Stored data

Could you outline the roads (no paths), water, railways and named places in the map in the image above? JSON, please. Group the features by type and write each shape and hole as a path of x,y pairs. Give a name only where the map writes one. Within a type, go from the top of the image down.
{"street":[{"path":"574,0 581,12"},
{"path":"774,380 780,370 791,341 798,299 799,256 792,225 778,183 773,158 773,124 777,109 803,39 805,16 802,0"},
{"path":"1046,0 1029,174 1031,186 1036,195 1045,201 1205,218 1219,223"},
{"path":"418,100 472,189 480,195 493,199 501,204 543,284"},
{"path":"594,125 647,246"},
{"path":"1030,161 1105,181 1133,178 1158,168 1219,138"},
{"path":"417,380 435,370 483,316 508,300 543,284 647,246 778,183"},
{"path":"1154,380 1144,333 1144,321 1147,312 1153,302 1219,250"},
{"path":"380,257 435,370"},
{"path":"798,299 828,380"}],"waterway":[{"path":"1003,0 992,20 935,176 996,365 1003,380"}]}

What you need to do
Restate each of the entries above verbatim.

Result for this task
Could you outline the roads (no paths), water, railways and named places in the map in the image above? JSON, please. Group the features by type and write each shape and hole as a path of x,y pairs. Give a name only where the map writes one. Within a type, go from the top of the image down.
{"street":[{"path":"574,0 581,12"},
{"path":"774,380 780,370 791,341 798,299 799,256 792,225 778,183 773,158 773,124 777,109 803,39 805,16 802,0"},
{"path":"1046,0 1029,174 1031,186 1036,195 1045,201 1205,218 1219,223"},
{"path":"418,100 472,189 480,195 493,199 501,204 543,284"},
{"path":"594,125 647,246"},
{"path":"1030,161 1105,181 1133,178 1158,168 1219,138"},
{"path":"417,380 435,370 483,316 508,300 543,284 647,246 778,183"},
{"path":"1154,380 1144,333 1144,321 1147,312 1153,302 1219,250"},
{"path":"380,257 435,370"},
{"path":"798,299 828,380"}],"waterway":[{"path":"1003,0 992,20 935,176 996,365 1003,380"}]}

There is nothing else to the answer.